Während in der Innenstadt nur ein paar Körnchen herunterprasselten, türmte sich der Hagel ein paar hundert Meter weiter innerhalb von Minuten zu einer undurchdringlichen weißen Masse auf. In der Fritz-Osterburg- und der Schwarzwaldstraße kamen Schneeschaufeln und sogar ein Radlader des Bauhofs zum Einsatz. Manche Straßen, wie jene in Richtung Neckartal, verwandelten sich in weiße Sturzbäche.

"Ruckzuck waren die Straßengullys verstopft und das Wasser lief die Straße hoch", erzählt Arno Pfriender. Alle drei Autos der Familie wurden beschädigt, die Sonnenliege ist zerfetzt, die Pflanzen demoliert, das Gewächshaus ist mit Rissen in den Scheiben davongekommen, das Glasdach der Werkstatt dagegen hat einige Einschusslöcher.

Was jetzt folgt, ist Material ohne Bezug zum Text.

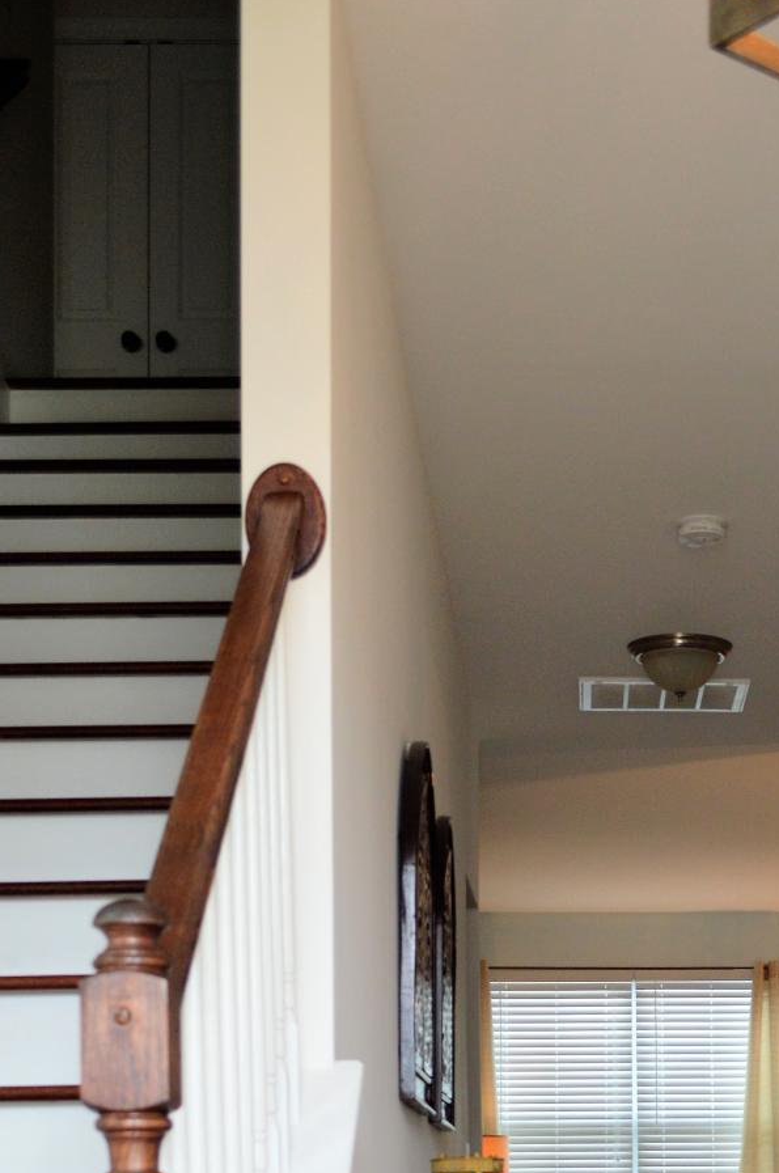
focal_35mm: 67
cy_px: 1303
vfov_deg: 27.5
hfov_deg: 19.9
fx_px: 2180
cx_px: 692
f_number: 4.5
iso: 400
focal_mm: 20
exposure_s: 1/60
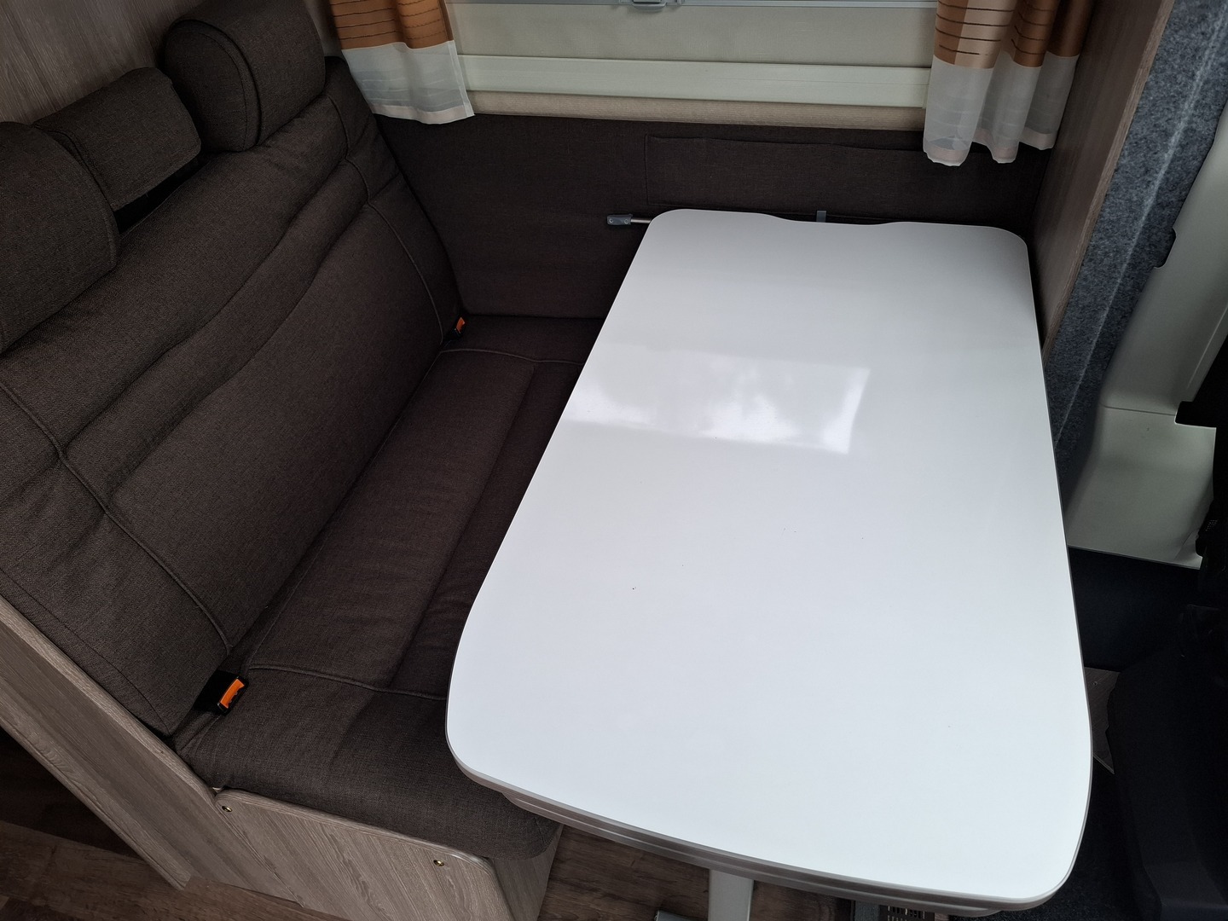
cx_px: 614
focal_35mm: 23
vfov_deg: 58.9
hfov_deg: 73.9
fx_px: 816
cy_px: 460
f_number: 1.8
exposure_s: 1/100
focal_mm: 5.54
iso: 50
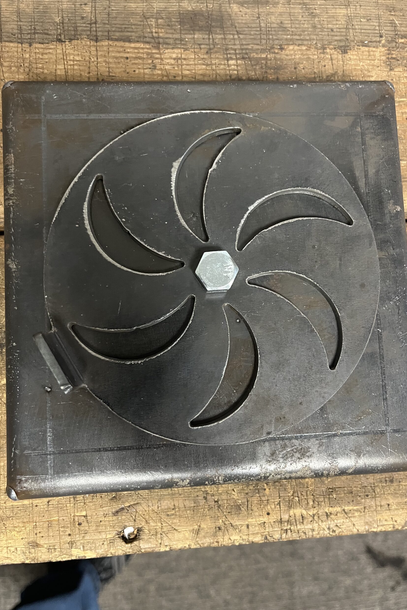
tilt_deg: -83.5
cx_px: 209
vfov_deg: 65.5
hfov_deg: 46.4
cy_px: 295
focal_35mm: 28
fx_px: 475
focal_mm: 5.1
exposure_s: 1/60
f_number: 1.6
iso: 400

"Wenigstens ist das Dachflächenfenster ganz geblieben", sagt ein Nachbar in der Straße, während Enkel Louis betrachtet, was vom Garten übrig geblieben ist. Wo üppige Blumenrabatten standen, ragen nur noch kurze, grüne Stummel in die Höhe. "Das war mal eine Hortensie", erklärt die Oma.

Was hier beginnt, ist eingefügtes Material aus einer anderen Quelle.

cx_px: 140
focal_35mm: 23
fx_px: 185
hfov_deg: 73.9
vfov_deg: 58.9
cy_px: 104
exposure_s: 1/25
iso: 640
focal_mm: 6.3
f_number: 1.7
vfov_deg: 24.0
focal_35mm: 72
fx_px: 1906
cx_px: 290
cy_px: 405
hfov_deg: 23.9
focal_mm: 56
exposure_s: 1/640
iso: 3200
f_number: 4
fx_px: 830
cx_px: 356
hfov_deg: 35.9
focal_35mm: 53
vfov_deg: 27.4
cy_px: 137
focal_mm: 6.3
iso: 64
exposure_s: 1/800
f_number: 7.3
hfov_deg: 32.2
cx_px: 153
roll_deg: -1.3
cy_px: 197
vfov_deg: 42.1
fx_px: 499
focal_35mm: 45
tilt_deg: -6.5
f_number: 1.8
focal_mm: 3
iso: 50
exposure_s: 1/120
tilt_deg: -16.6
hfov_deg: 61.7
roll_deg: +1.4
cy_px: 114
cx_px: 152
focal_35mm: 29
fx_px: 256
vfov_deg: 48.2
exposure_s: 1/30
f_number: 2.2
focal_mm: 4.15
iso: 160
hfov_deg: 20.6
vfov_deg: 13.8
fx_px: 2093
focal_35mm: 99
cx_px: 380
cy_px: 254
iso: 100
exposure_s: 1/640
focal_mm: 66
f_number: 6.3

Auch ein paar Häuser weiter hat der Hagel ganze Arbeit geleistet. "Jetzt ist geerntet", scherzt der Besitzer. In den vergangenen Jahren sei man in Rottweil immer davongekommen. "Jetzt hat’s uns erwischt – aber es hätte auch schlimmer kommen können. Die Ziegel sind alle noch ganz." Er und viele andere Nachbarn der Rottweiler Siedlung haben am Samstag jede Menge Laub und Äste zusammengetragen und weggefahren, kaputte Laternen entfernt, aufgeräumt.

Meteorologen sprechen von einem der schlimmsten Hagelunwetter der letzten Jahre. Mehrere Fernsehsender berichteten aus Rottweil. Die Feuerwehr rückte am Freitag und Samstag insgesamt 15-mal aus, 60 Kräfte waren im Einsatz. Äste blockierten die Straße, es gab etliche vollgelaufene Keller und einen Einsatz im Industriebetrieb Dieterle im Gebiet Hinterprediger. Verstopfte Abflüsse hatten laut Rottweils Stadtbrandmeister Frank Müller dafür gesorgt, dass Wasser in den Maschinenbereich eindrang. Ein Gemisch aus Wasser- und Bohremulsion, das den Boden bedeckte und nach außen zu dringen drohte, musste von der Feuerwehr aufgefangen werden. Das Wasserwirtschaftsamt war vor Ort.

Auch in Zimmern hielt das Unwetter Bürger und alle Abteilungen der Feuerwehr auf Trab. Ab 19 Uhr gab es laut Kommandant Volker Schwab kompletten Stromausfall. Von den Niederschlägen besonders betroffen war Stetten, in der Straße am Bach hat es laut Schwab Schächte angehoben, Wasser drang in Gebäude ein. Zwischen Flözlingen und Horgen sowie zwischen Horgen und Zimmern blockierten Bäume die Straße und mussten weggeräumt werden. Am Samstag entfernte die Wehr außerdem ein größeres Blechteil an der Kirche.

Insgesamt, so Rottweils Stadtbrandmeister Frank Müller, sei man angesichts der Hagelmassen noch mit einem blauen Auge davongekommen. In der Fritz-Osterburg-Straße sieht es am Sonntag jedenfalls auf den ersten Blick schon wieder aus, als wäre nichts gewesen. Reden wird man aber in Rottweil noch lange davon, vom Schneeschaufeleinsatz im Juli.